While filming, hibiscus tea was used in place of red wine. Bell and Ealy had a five-minute dance sequence which was cut from the release. Bell and Yett filmed much of their fight scene themselves, but they did rely on stunt doubles for certain scenes. Most of the rain scenes were shot either during dawn or dusk to portray cloudy weather. A sequence was also shot at a prison. Aside of the exterior scenes, the house interior set was designed on different stages, and a private property at Angelino Heights was used. John Lindley served as the cinematographer, and he used Sony VENICE camera with Cooke Optics' S4/I lenses, while Pankaj Bajpai served as the colorist.

===Future===
Although always intended to be a limited series, it ended on a cliffhanger, a scene where Glenn Close was featured. The series creators discussed different ideas for a potential sequel, and Bell hoped that the murders will keep following her character.

-------------------------

#### [Activity]
Answer these questions from the passage above on the series' filming and future:
1. What was used in place of red wine during filming?
2. Who served as the cinematographer?
3. Which actor was featured in the cliffhanger scene that ended the series?

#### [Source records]
-------------------------

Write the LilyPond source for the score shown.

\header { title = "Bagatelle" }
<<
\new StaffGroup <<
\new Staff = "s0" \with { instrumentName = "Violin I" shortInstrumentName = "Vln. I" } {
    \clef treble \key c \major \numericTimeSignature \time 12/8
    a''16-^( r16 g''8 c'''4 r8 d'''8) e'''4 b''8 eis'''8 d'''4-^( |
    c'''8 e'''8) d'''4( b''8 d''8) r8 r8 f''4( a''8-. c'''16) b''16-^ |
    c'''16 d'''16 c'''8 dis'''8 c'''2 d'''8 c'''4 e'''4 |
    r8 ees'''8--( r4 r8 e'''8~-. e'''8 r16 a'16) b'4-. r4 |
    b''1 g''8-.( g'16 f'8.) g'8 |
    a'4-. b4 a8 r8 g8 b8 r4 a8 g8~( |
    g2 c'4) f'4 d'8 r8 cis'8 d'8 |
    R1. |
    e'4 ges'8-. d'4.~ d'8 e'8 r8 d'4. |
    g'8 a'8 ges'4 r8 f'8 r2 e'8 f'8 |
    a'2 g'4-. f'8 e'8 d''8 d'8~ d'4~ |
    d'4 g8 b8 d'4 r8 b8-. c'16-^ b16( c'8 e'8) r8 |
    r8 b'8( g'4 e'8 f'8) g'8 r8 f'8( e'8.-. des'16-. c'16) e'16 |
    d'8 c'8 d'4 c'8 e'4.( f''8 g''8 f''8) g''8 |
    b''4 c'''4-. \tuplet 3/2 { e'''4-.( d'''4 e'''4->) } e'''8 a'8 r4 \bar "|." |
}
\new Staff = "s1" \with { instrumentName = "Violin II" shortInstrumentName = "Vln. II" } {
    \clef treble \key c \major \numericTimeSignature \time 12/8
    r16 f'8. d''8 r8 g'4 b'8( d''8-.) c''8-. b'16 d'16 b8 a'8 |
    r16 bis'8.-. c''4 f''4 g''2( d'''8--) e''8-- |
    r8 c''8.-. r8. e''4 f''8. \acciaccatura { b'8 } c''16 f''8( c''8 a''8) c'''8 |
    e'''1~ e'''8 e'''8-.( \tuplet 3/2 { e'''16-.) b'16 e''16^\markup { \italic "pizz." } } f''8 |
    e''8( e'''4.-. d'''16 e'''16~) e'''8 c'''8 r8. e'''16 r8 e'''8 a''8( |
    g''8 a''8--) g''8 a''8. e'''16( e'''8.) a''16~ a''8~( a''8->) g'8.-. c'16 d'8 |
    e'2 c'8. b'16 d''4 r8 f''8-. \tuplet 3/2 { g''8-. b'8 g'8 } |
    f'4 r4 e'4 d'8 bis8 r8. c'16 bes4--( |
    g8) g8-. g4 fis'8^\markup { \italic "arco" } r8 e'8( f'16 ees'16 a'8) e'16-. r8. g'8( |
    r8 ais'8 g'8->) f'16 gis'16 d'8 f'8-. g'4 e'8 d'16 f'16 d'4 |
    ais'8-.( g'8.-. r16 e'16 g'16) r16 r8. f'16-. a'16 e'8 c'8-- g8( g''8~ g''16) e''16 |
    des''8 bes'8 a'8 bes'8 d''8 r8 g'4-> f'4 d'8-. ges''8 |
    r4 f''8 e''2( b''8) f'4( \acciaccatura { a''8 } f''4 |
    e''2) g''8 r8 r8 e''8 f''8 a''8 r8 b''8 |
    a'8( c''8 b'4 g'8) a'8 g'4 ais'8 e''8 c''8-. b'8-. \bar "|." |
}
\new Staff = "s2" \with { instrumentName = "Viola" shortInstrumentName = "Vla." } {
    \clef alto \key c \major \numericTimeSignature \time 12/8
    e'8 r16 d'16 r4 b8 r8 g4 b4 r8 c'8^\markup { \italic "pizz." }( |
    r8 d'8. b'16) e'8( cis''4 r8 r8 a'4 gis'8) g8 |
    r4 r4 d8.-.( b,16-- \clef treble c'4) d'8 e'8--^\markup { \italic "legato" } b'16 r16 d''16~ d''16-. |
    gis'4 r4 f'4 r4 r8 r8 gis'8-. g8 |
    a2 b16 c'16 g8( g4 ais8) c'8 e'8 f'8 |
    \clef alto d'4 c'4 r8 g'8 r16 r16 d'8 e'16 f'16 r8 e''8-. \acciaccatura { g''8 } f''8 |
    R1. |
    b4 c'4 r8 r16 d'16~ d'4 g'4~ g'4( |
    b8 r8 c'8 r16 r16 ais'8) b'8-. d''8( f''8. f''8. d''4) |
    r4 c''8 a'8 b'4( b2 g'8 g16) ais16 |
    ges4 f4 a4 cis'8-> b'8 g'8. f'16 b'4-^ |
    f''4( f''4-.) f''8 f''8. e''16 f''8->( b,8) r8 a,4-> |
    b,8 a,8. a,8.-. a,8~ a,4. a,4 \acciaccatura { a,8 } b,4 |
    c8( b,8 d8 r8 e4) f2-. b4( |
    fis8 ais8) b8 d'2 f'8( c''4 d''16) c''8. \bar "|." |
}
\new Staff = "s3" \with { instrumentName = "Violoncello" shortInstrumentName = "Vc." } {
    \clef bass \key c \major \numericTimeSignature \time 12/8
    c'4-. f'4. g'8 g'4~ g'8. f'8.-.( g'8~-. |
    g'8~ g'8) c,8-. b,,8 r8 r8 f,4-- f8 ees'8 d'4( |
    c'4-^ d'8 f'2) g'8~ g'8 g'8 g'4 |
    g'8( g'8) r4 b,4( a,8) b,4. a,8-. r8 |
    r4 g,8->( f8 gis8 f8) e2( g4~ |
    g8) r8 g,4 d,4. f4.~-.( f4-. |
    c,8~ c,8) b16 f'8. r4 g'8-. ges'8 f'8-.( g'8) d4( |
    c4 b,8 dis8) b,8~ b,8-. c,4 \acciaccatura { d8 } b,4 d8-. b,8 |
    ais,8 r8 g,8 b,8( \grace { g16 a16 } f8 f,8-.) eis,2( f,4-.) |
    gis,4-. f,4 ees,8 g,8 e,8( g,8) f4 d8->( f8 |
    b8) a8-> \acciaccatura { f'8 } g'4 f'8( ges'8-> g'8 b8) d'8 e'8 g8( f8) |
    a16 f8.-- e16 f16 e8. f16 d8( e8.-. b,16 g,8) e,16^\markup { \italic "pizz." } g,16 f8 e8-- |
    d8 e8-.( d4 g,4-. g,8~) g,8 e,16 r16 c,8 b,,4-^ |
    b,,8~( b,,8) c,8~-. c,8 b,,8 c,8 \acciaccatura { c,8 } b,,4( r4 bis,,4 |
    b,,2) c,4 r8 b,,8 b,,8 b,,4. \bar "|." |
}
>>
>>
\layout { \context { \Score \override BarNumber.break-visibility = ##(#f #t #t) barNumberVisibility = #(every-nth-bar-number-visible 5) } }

-------------------------

#### [Reply]
1. Hibiscus tea
2. John Lindley
3. Glenn Close